Panitia Masjid H Gusti Mastur di Amuntai Rabu mengatakan, masjid yang terletak di tepi Sungai Tabalong ini memiliki arsitektur cukup unik, bahkan keunikannya mampu menarik minat peneliti luar negeri untuk mempelajarinya.
Menurut Mastur, tidak seperti masjid kebanyakan yang mempunyai kubah berbentuk bundar, masjid As Su'ada ini memiliki kubah berbentuk tumpang dengan tiga tingkatan, yaitu pada tingkatan pertama atau paling atas berbentuk sangat lancip sesuai dengan budaya Banjar.
"Beberapa peneliti dari luar negeri pernah datang ke masjid ini untuk meneliti arsitektur yang unik," kata Mastur.
Dia mengatakan, Masjid As Su'ada ini telah masuk dalam cagar budaya yang dilindungi sesuai Undang-Undang Republik Indonesia nomor 11 Tahun 2010 tentang Cagar Budaya.
Saat ini, masjid bersejarah tersebut, banyak dikunjungi peziarah lokal maupun regional, untuk menyaksikan keunikan serta keindahan arsitektur masjid yang diperkirakan telah berumur 133 tahun.
Sejarah pembangunan masjid yang diperkirakan dibangun pada tahun 1886 tersebut, disesuaikan dengan budaya warga Banjar yang memanfaatkan sungai sebagai transportasi utama.
Menurut Mastur, zaman dulu sungai merupakan transportasi satu-satunya, sehingga jamaah masjid ini berasal dari daerah Telaga Silaba, Palimbangan, dan Haur Gading dengan menggunakan perahu atau kapal untuk menuju masjid tersebut.
Memudahkan para masyarakat berjamaah di masjid, akhirnya diputuskan pembangunan masjid dilakukan di tepi sungai.
Berdasarkan keterangan Mastur dan tokoh masyarakat setempat Abdul Wahab, masjid yang berbentuk segi empat itu memiliki tinggi termasuk pataka kurang lebih 40 meter.
Masjid ini, terang Wahab awal pembangunannya, menggunakan atap sirap, tiang ulin, yang terdiri dari 4 buah tiang guru, 12 buah tiang bantu, 20 buah tiang yang terdapat pada dinding yang menggunakan ulin.
"Marmer lantainya khusus didatangkan dari negara tetangga Singapura," ungkapnya.
Lokasi dibangunnya Masjid As Su'ada merupakan tanah wakaf berukuran 38 x 24 meter, dibangun oleh Syekh H Abdul Gani.
Pembangunan masjid, tidak menggunakan paku, melainkan menggunakan pasak yang terbuat dari serutan ulin atau bambu.
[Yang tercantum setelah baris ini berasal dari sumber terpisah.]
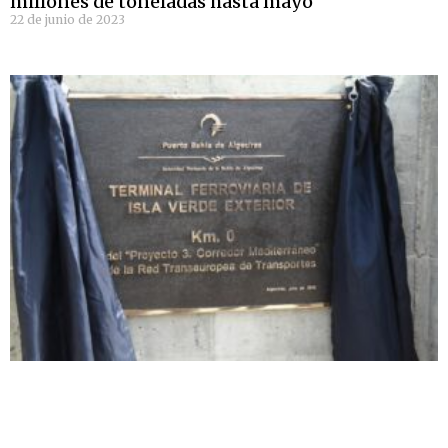
millones de toneladas hasta mayo
22 de junio de 2023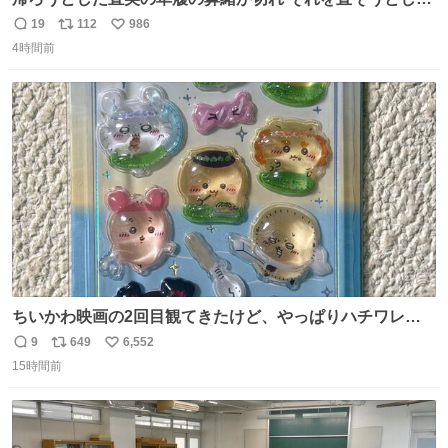
小川がさらに壊し…… 結果、直美をおんぶして送ることに
19
112
986
返
リ
い
なりました。 👇鼻緒はいつも恋のキューピッド？
4時間前
信
ポ
い
web.nhk/tv/an/kazekaor…［見逃し配信中］ #朝ドラ #風
数
ス
ね
薫る 上坂樹里 甲斐翔真
ト
数
数
ちいかわ映画の2回目観てきたけど、やっぱりハチワレの
「ハモりすごいよッ…」に対するちいかわの「エ゛ッ!?(い
9
649
6,552
返
リ
い
まそんな場合じゃねぇだろお前よぉ)」が面白すぎる。
15時間前
信
ポ
い
数
ス
ね
ト
数
数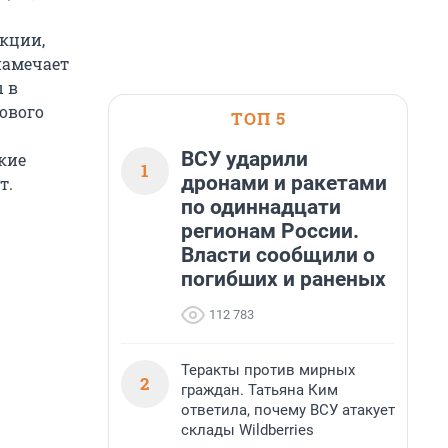
екции,
намечает
 в
сового
ТОП 5
ВСУ ударили
кие
1
дронами и ракетами
т.
по одиннадцати
регионам России.
Власти сообщили о
погибших и раненых
112 783
Теракты против мирных
2
граждан. Татьяна Ким
ответила, почему ВСУ атакует
склады Wildberries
Bahkan untuk menyatukan sambungan pun hanya menggunakan tali ijuk.
Keunikan bangunan Masjid inilah, katanya membuat beberapa peneliti luar daerah pernah datang untuk menelitinya.
Masjid yang hingga kini masih kokoh berdiri tersebut, juga dilengkapi dengan ornamen ukiran yang tampak pada daun pintu, ventilasi, serta mimbar untuk khatib menyampaikan khotbah.
Dalam perjalanan waktu, masjid ini pernah mengalami beberapa kali renovasi, namun bentuk dan tiang masih dipertahankan, terkecuali atap yang dulunya menggunakan atap sirap sekarang sudah memakai atap seng.
Seperti pada tahun ini dilakukan renovasi dan pelebaran ruang masjid, mengingat jumlah jamaah semakin bertambah. Adapun biaya renovasi dibantu oleh Pemerintah Daerah, di samping swadaya masyarakat.